**TASK GOAL:** Scan the records below and copy every line that contains the string "span".

Dataset excerpts
══════
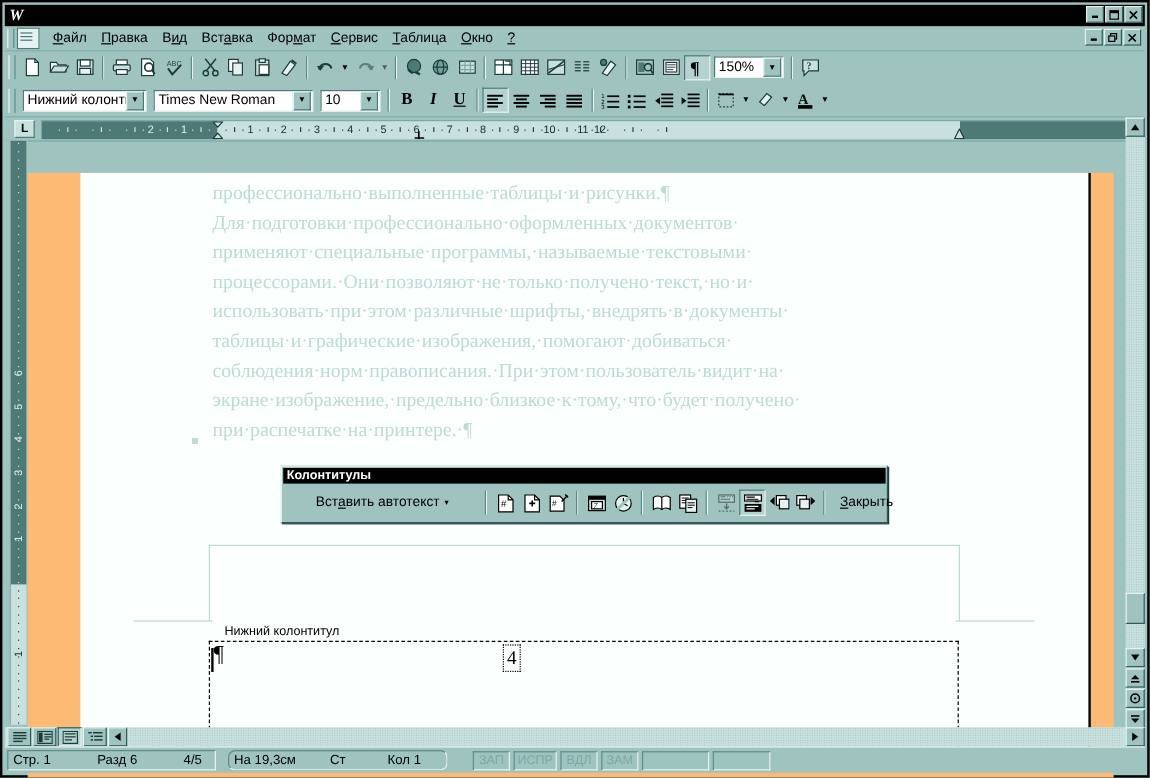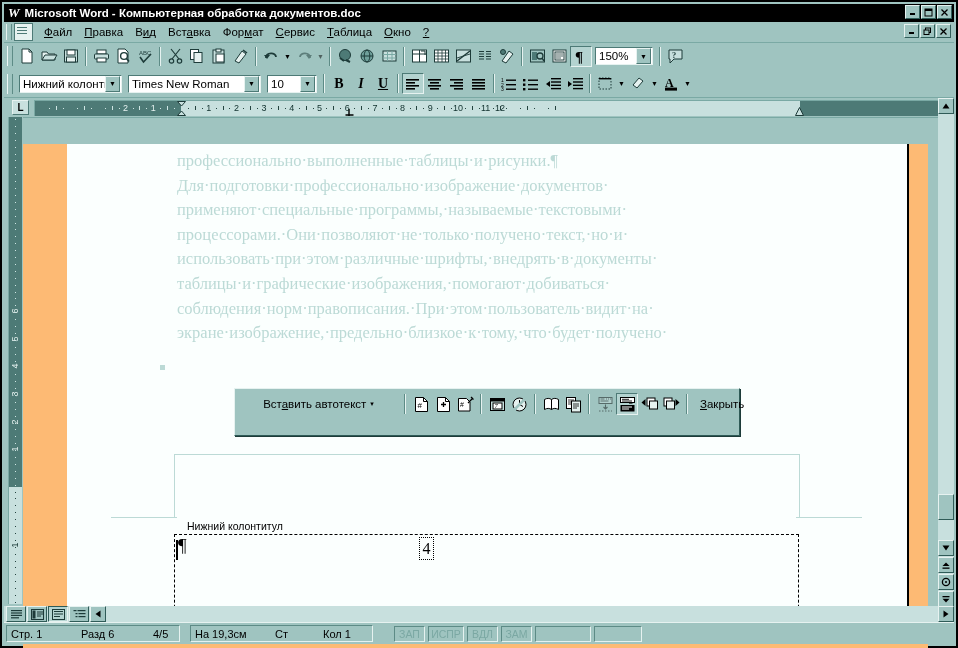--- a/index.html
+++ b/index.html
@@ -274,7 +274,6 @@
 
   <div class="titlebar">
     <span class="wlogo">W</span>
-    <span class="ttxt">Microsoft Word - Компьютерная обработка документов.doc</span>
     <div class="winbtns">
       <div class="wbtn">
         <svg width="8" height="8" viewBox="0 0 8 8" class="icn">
══════
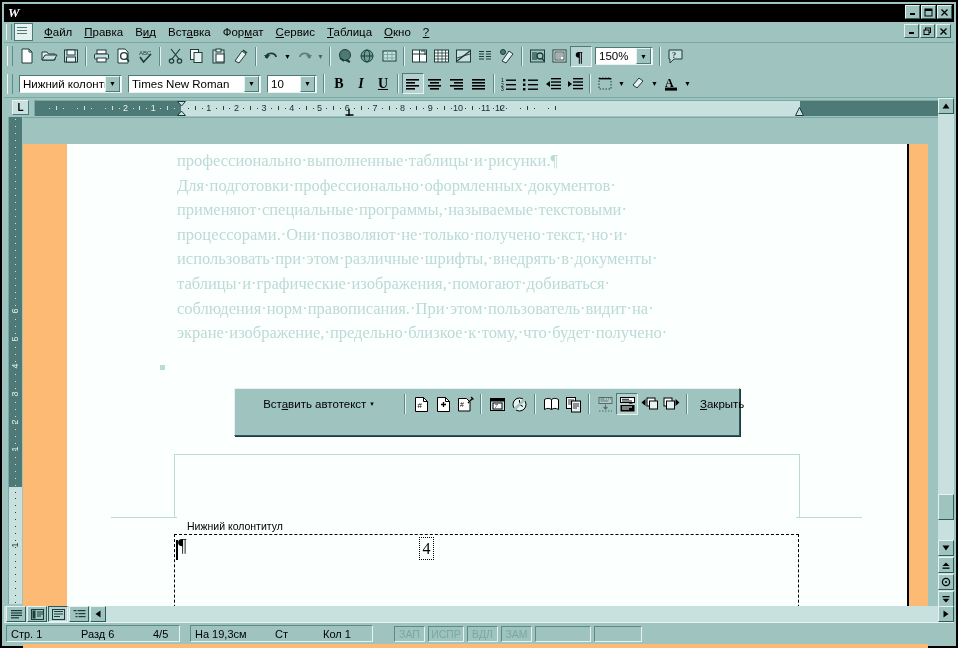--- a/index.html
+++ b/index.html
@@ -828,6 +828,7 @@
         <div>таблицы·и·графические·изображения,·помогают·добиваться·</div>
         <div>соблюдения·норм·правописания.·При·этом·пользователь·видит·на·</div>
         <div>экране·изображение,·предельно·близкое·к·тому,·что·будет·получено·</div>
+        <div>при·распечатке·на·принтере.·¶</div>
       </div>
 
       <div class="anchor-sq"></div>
══════
**ANSWER TO THIS TASK:**
     <span class="wlogo">W</span>
-    <span class="ttxt">Microsoft Word - Компьютерная обработка документов.doc</span>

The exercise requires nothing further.